Later, the new men’s title from IPC Magazines, joined the men’s lifestyle magazine market last week in a flash of controversial publicity as two of its ads were withdrawn by the Advertising Standards Authority (see IPC’s Later Poster Campaign Censured By ASA).

The majority of titles in this sector are aimed at men in their late teens and twenties and the market is dominated by Emap’s FHM and IPC’s Loaded, which currently have circulations of 751,493 and 457,318 respectively (ABC July-December 1998). IPC’s spin on Later is that it aims for those men aged 25-40, who may be ‘outgrowing the existing glossies’.

A profile of Loaded‘s readership shows that the biggest proportion of its readers are aged 18-24, with penetration of the 25-34 and 35-44 year old audiences dropping off. This could be good news for IPC and Later if the new mag can pick up readers where Loaded drops off.

However, in terms of age profile, Later shares its target audience with GQ, and perhaps overlaps with titles such as Arena, Face and Maxim. Of GQ‘s male readership, almost 60% are aged 25 or over; this compares to around 45% for Loaded and 46% for FHM. Fifty three percent of Maxim‘s male readership is older than 25. In due course, readers of the ‘younger’ male titles are likely to grow up and move on from Loaded and FHM, but Later may face competition in securing these ‘mature’ readers from the likes of GQ and Maxim.

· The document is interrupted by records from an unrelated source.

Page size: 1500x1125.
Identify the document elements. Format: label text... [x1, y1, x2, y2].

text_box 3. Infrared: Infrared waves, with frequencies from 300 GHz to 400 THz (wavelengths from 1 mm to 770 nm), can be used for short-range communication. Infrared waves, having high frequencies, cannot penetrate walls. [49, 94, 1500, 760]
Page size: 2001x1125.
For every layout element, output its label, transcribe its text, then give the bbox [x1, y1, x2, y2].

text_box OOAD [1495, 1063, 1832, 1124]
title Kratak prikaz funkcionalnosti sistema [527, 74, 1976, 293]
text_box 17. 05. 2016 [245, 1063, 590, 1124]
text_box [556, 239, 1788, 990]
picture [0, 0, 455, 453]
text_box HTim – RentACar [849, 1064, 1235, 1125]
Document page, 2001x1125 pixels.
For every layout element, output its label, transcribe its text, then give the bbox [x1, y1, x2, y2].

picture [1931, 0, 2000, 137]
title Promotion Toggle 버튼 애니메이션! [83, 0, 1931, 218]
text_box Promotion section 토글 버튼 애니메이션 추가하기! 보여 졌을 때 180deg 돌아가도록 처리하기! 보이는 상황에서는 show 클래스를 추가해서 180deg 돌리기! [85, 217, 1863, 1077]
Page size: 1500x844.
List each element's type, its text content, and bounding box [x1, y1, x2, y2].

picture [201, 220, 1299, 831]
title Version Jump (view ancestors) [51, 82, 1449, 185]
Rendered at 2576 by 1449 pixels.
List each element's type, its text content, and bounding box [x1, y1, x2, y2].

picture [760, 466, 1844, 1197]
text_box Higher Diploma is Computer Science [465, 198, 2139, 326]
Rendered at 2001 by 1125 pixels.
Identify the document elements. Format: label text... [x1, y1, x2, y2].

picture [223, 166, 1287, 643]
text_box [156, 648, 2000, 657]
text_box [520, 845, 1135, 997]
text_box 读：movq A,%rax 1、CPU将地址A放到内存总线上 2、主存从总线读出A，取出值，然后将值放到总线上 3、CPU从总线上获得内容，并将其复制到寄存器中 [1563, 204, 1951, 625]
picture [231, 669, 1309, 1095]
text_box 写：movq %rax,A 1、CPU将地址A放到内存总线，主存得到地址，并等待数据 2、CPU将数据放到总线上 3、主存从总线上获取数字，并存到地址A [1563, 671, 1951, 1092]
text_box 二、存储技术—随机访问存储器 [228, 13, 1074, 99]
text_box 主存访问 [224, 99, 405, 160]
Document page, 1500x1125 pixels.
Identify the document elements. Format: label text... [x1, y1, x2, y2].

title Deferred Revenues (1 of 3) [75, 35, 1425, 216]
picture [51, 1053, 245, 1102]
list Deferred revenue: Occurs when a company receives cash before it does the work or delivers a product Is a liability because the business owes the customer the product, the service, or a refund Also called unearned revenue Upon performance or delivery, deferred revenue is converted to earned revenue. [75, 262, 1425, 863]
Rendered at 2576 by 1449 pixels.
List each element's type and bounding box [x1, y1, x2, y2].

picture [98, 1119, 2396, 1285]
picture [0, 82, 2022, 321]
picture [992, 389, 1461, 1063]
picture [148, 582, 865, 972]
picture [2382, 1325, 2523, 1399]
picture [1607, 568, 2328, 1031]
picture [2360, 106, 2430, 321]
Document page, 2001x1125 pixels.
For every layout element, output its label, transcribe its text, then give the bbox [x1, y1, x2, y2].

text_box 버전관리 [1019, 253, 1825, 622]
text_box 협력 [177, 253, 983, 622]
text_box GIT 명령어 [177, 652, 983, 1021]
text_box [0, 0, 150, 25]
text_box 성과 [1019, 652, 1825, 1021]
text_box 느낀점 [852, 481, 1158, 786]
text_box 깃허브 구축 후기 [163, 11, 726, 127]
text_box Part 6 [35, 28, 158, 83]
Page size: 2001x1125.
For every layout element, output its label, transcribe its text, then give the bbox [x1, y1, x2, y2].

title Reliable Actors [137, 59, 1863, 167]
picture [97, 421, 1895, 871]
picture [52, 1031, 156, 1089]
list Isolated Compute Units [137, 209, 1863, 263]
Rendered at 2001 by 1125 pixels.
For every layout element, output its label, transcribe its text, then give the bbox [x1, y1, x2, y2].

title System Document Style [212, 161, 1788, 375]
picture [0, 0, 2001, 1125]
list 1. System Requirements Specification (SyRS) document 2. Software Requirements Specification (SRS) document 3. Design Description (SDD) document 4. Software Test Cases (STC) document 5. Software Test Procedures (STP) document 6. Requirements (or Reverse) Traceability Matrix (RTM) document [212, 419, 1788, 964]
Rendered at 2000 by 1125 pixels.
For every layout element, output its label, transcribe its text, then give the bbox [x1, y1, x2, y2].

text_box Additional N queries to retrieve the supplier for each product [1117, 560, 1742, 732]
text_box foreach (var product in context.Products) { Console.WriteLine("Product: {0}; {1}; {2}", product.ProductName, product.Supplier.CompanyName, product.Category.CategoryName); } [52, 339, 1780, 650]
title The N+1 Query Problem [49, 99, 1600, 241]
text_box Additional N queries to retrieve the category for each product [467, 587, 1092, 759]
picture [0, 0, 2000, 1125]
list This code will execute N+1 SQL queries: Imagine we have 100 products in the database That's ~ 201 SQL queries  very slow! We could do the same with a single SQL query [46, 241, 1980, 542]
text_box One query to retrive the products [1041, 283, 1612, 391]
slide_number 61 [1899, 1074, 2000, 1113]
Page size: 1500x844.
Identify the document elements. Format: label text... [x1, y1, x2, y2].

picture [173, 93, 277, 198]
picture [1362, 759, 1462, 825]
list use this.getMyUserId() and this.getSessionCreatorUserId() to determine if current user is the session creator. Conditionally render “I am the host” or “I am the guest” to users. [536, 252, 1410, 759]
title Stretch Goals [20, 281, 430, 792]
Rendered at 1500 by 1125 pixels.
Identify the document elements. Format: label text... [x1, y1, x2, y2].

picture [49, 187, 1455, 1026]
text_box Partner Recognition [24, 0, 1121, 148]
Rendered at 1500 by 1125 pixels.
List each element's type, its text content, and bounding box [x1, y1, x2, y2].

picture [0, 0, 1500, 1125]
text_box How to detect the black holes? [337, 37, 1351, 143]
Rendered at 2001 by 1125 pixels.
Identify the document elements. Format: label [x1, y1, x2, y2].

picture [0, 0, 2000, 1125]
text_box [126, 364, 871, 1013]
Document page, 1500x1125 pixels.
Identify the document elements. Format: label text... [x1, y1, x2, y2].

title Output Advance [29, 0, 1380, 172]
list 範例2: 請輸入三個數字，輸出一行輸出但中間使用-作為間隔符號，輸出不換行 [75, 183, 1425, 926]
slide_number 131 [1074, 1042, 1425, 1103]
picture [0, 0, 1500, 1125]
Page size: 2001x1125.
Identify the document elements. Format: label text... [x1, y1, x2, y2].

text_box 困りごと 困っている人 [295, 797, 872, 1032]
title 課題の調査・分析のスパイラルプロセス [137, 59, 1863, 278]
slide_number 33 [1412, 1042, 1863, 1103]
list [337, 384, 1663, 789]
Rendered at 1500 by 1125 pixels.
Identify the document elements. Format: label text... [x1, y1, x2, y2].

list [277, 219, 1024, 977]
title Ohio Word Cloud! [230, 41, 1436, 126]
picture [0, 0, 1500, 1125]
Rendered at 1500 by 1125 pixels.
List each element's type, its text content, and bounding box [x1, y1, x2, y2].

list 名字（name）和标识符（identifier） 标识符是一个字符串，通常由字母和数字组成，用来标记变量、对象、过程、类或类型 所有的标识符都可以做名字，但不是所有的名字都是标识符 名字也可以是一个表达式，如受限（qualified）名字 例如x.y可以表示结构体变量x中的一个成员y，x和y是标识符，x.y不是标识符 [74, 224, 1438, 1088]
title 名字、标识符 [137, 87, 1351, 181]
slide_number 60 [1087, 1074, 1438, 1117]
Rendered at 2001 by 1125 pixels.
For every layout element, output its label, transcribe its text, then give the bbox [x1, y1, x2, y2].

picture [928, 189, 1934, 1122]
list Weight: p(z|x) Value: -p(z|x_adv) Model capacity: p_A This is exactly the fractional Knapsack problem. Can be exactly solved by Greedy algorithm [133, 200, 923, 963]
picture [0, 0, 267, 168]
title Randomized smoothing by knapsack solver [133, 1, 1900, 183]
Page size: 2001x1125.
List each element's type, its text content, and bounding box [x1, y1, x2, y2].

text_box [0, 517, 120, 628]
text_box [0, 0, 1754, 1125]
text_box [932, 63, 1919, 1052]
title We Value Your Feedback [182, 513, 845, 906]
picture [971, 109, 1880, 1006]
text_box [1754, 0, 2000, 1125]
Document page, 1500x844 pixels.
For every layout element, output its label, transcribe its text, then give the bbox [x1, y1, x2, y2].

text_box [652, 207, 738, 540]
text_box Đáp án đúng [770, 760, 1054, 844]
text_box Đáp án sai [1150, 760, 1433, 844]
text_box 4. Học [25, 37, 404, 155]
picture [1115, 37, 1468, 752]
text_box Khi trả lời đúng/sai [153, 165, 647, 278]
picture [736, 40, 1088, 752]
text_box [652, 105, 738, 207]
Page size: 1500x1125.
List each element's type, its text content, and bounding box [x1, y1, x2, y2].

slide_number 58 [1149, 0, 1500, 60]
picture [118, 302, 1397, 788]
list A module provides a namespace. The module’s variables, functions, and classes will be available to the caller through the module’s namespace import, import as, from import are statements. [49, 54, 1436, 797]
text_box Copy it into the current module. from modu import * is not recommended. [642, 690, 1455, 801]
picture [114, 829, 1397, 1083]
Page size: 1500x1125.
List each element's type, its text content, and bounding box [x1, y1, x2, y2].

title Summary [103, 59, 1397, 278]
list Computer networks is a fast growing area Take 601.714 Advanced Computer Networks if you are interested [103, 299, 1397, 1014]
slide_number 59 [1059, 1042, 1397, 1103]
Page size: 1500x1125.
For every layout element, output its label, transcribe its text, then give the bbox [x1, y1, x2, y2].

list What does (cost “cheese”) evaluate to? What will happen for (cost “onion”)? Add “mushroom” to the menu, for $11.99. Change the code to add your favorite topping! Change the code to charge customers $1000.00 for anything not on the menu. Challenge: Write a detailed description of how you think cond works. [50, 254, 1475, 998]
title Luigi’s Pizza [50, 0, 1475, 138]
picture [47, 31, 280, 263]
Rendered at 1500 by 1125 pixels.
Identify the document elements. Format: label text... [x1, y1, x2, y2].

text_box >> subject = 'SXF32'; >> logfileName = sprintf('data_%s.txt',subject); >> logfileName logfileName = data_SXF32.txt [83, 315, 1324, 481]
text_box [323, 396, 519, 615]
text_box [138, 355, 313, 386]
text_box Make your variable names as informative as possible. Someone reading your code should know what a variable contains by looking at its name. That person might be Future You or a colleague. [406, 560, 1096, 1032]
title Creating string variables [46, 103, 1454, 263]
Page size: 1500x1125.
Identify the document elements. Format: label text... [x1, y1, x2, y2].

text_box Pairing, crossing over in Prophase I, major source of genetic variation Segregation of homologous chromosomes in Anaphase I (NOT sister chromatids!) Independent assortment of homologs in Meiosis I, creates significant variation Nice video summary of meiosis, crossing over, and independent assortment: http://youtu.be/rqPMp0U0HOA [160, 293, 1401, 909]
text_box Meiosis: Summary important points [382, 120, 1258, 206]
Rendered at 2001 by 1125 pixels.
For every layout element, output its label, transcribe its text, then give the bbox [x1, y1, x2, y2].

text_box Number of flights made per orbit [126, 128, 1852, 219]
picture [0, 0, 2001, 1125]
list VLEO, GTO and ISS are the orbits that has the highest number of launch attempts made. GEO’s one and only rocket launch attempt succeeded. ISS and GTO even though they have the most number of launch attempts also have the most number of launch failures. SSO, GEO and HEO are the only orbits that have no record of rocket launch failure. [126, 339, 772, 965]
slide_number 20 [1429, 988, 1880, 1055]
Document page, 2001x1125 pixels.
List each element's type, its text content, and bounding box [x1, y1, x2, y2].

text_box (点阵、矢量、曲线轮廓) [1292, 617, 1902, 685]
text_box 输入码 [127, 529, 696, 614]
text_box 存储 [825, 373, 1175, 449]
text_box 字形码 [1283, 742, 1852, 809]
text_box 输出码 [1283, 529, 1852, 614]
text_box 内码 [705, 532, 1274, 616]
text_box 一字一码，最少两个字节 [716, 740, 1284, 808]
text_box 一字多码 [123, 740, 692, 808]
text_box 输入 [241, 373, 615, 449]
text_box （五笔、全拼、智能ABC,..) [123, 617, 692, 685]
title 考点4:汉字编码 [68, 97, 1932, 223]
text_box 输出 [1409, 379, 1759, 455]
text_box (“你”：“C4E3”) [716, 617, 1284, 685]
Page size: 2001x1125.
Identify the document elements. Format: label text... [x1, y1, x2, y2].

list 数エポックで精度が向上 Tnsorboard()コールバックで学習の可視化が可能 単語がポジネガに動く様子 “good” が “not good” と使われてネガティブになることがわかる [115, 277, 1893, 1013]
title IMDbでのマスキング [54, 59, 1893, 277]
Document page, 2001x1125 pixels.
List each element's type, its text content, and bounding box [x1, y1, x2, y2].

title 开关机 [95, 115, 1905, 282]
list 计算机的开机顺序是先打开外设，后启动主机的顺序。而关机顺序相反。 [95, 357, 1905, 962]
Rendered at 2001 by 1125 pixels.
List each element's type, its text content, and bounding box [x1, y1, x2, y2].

Arena and Face both suffered significant losses of circulation in the latest ABC audit. This is possibly bad news for IPC’s Later as it might point to a decrease in the popularity of the more mature men’s lifestyle market, rather than simply a poor performance for these specific magazines. Wagadon’s Deluxe, which also aimed at the more mature ‘thinking man’, was closed after only eight months following poorer than anticipated sales.